## TEXTO FORNECIDO:
───

O racismo no Brasil, e é importante esclarecer isso, não pode ser disfarçado de liberdade de expressão, como o é nos EUA, mas não pode simplesmente por que não é fruto de uma pessoa (seja lá qual o arquétipo que queira imaginar para esta), mas um sistema já completamente organizado, o racismo no país é estrutural. Ele está tão internalizado nas instituições sociais que não estranhamos, enquanto na condição de país que se declara como tendo maioria negra, não termos nenhum ministro do Supremo Tribunal Federal autodeclarado negro, uma maioria branca no congresso, nenhum presidente, no pós redemocratização, negro. O que temos é uma sociedade que castra os sonhos da população de cor.

───

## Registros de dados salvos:
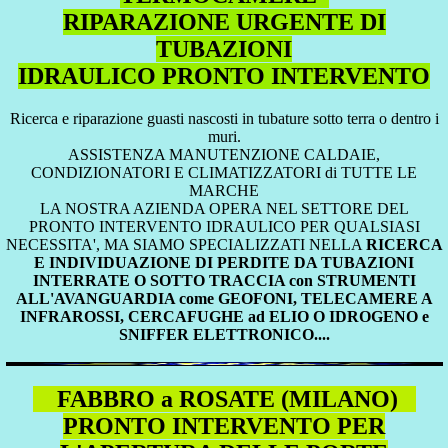
RIPARAZIONE URGENTE DI
TUBAZIONI
IDRAULICO PRONTO INTERVENTO
Ricerca e riparazione guasti nascosti in tubature sotto terra o dentro i
muri.
ASSISTENZA MANUTENZIONE CALDAIE,
CONDIZIONATORI E CLIMATIZZATORI di TUTTE LE
MARCHE
LA NOSTRA AZIENDA OPERA NEL SETTORE DEL
PRONTO INTERVENTO IDRAULICO PER QUALSIASI
NECESSITA', MA SIAMO SPECIALIZZATI NELLA
RICERCA
E INDIVIDUAZIONE DI PERDITE DA TUBAZIONI
INTERRATE O SOTTO TRACCIA con STRUMENTI
ALL'AVANGUARDIA come GEOFONI, TELECAMERE A
INFRAROSSI, CERCAFUGHE ad ELIO O IDROGENO e
SNIFFER ELETTRONICO....
FABBRO a ROSATE (MILANO)
PRONTO INTERVENTO PER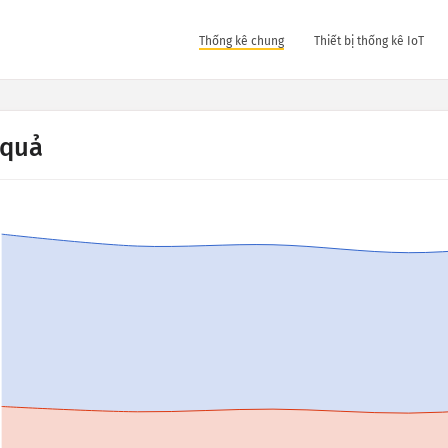
Thống kê chung
Thiết bị thống kê IoT
 quả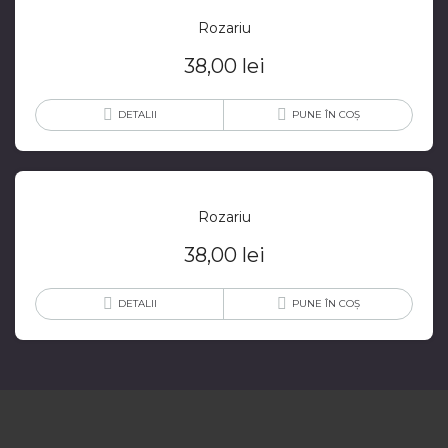
Rozariu
38,00
lei
DETALII
PUNE ÎN COȘ
Rozariu
38,00
lei
DETALII
PUNE ÎN COȘ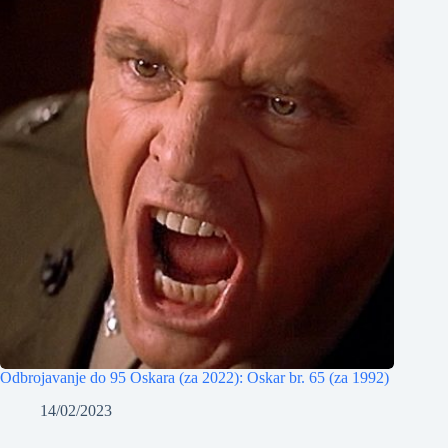
Odbrojavanje do 95 Oskara (za 2022): Oskar br. 65 (za 1992)
14/02/2023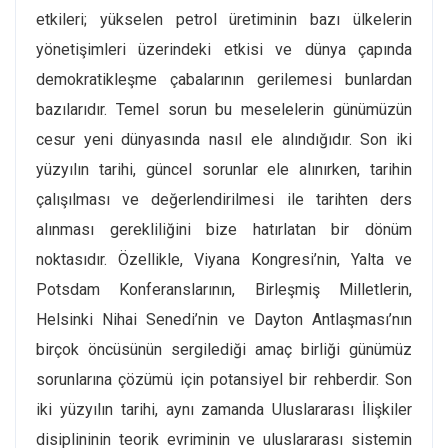
etkileri; yükselen petrol üretiminin bazı ülkelerin
yönetişimleri üzerindeki etkisi ve dünya çapında
demokratikleşme çabalarının gerilemesi bunlardan
bazılarıdır. Temel sorun bu meselelerin günümüzün
cesur yeni dünyasında nasıl ele alındığıdır. Son iki
yüzyılın tarihi, güncel sorunlar ele alınırken, tarihin
çalışılması ve değerlendirilmesi ile tarihten ders
alınması gerekliliğini bize hatırlatan bir dönüm
noktasıdır. Özellikle, Viyana Kongresi’nin, Yalta ve
Potsdam Konferanslarının, Birleşmiş Milletlerin,
Helsinki Nihai Senedi’nin ve Dayton Antlaşması’nın
birçok öncüsünün sergilediği amaç birliği günümüz
sorunlarına çözümü için potansiyel bir rehberdir. Son
iki yüzyılın tarihi, aynı zamanda Uluslararası İlişkiler
disiplininin teorik evriminin ve uluslararası sistemin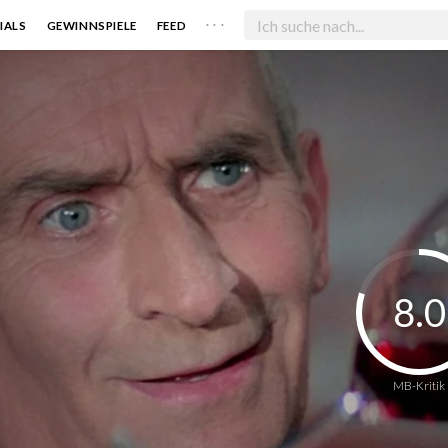
. . .
IALS
GEWINNSPIELE
FEED
8.0
MB-Kritik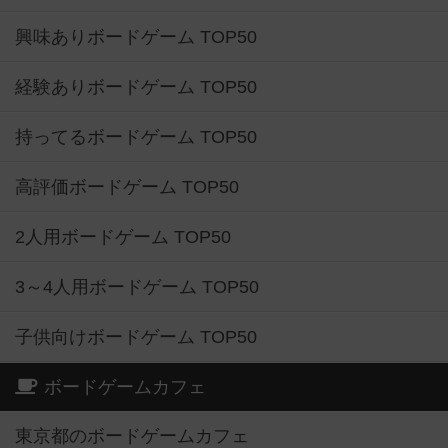
興味ありボードゲーム TOP50
経験ありボードゲーム TOP50
持ってるボードゲーム TOP50
高評価ボードゲーム TOP50
2人用ボードゲーム TOP50
3～4人用ボードゲーム TOP50
子供向けボードゲーム TOP50
ボードゲームカフェ
東京都のボードゲームカフェ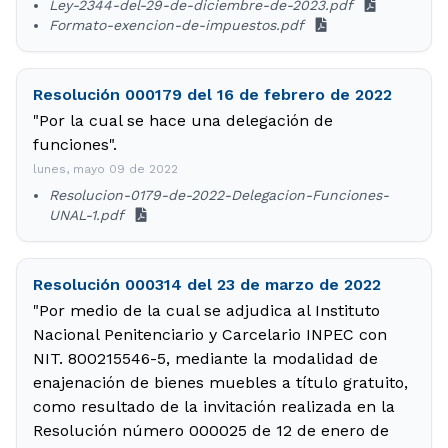
Ley-2344-del-29-de-diciembre-de-2023.pdf
Formato-exencion-de-impuestos.pdf
Resolución 000179 del 16 de febrero de 2022
"Por la cual se hace una delegación de
funciones".
lunes, mayo 09 de 2022
Resolucion-0179-de-2022-Delegacion-Funciones-
UNAL-1.pdf
Resolución 000314 del 23 de marzo de 2022
"Por medio de la cual se adjudica al Instituto
Nacional Penitenciario y Carcelario INPEC con
NIT. 800215546-5, mediante la modalidad de
enajenación de bienes muebles a título gratuito,
como resultado de la invitación realizada en la
Resolución número 000025 de 12 de enero de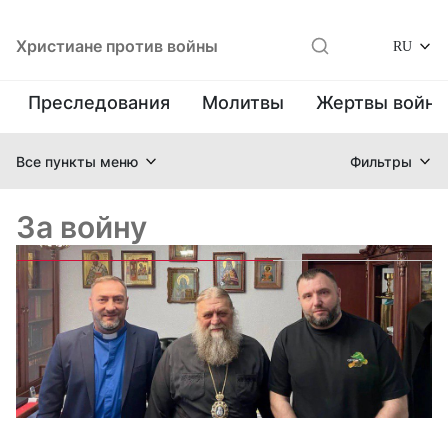
Христиане против войны
RU
Преследования
Молитвы
Жертвы войн
Все пункты меню
Фильтры
За войну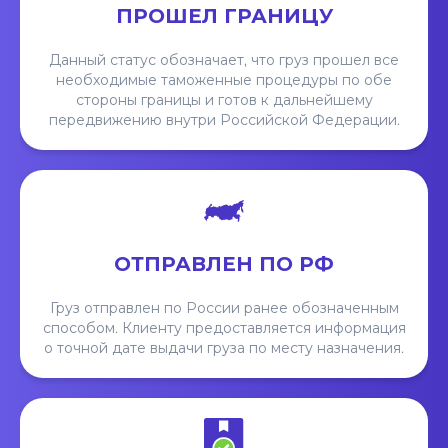
ПРОШЕЛ ГРАНИЦУ
Данный статус обозначает, что груз прошел все
необходимые таможенные процедуры по обе
стороны границы и готов к дальнейшему
передвижению внутри Российской Федерации.
ОТПРАВЛЕН ПО РФ
Груз отправлен по России ранее обозначенным
способом. Клиенту предоставляется информация
о точной дате выдачи груза по месту назначения.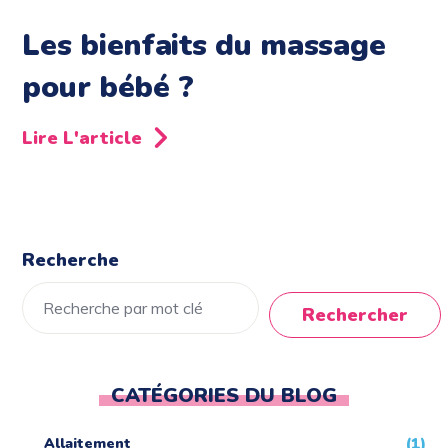
Les bienfaits du massage
pour bébé ?
Lire L'article
Recherche
Rechercher
CATÉGORIES DU BLOG
Allaitement
(1)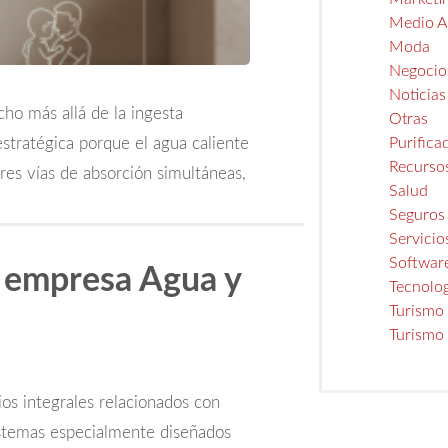
Medio A
Moda
Negocio
Noticias
ho más allá de la ingesta
Otras
Purifica
estratégica porque el agua caliente
Recurso
res vías de absorción simultáneas,
Salud
Seguros
Servicio
Softwar
a empresa Agua y
Tecnolo
Turismo
Turismo
os integrales relacionados con
 sistemas especialmente diseñados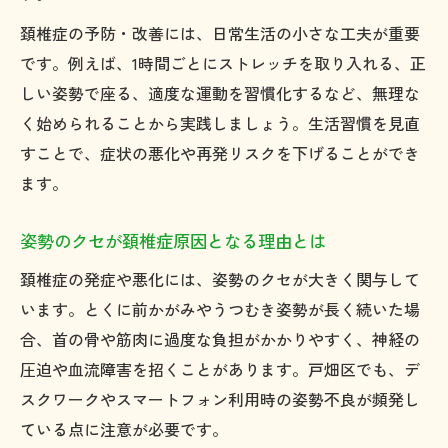
頚椎症と運動習慣の関係を解説します
頚椎症の予防・改善には、日常生活の小さな工夫が重要
食事や睡眠が頚椎症症状に与える影響
です。例えば、1時間ごとにストレッチを取り入れる、正
しびれ緩和のための生活リズム見直し方法
しい姿勢で座る、適度な運動を習慣化するなど、無理な
頚椎症に悩む方のためのセルフケア実践集
く始められることから実践しましょう。生活習慣を見直
自宅でできる頚椎症セルフケアの基本
すことで、症状の悪化や再発リスクを下げることができ
ます。
頚椎症対策のストレッチと体操実践例
頚椎症に効果的なリラックス方法を紹介
姿勢のクセが頚椎症原因となる理由とは
セルフケアで頚椎症悪化を防ぐコツ
頚椎症の発症や悪化には、姿勢のクセが大きく関与して
整骨院と連携した頚椎症セルフケア活用法
います。とくに前かがみやうつむき姿勢が長く続いた場
症状悪化を防ぐための生活ポイント総まとめ
合、首の骨や筋肉に過度な負担がかかりやすく、神経の
頚椎症の悪化を防ぐために意識したい習慣
圧迫や血流障害を招くことがあります。戸畑区でも、デ
日常で見直すべき頚椎症予防生活ポイント
スクワークやスマートフォン利用時の姿勢不良が頻発し
早めの対策が頚椎症再発防止に役立つ理由
ている点に注意が必要です。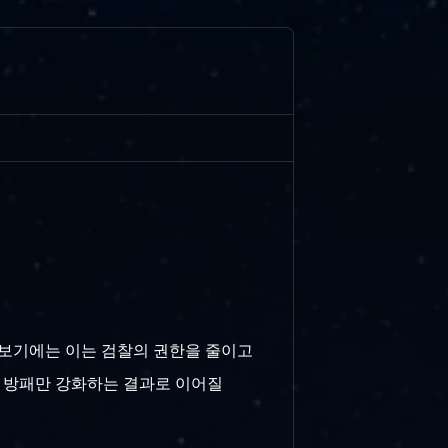
로 보기에는 이는 검찰의 권한을 줄이고
과 방패만 강화하는 결과로 이어질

───

## INSTRUÇÕES DE TRABALHO:
Reproduza, do texto sobre o racismo no Brasil, o trecho que começa com as palavras "O racismo no Brasil, e" e termina com "população de cor.". O material não tem relação com o texto sobre o racismo no Brasil.

## SUA RESPOSTA:
O racismo no Brasil, e é importante esclarecer isso, não pode ser disfarçado de liberdade de expressão, como o é nos EUA, mas não pode simplesmente por que não é fruto de uma pessoa (seja lá qual o arquétipo que queira imaginar para esta), mas um sistema já completamente organizado, o racismo no país é estrutural. Ele está tão internalizado nas instituições sociais que não estranhamos, enquanto na condição de país que se declara como tendo maioria negra, não termos nenhum ministro do Supremo Tribunal Federal autodeclarado negro, uma maioria branca no congresso, nenhum presidente, no pós redemocratização, negro. O que temos é uma sociedade que castra os sonhos da população de cor.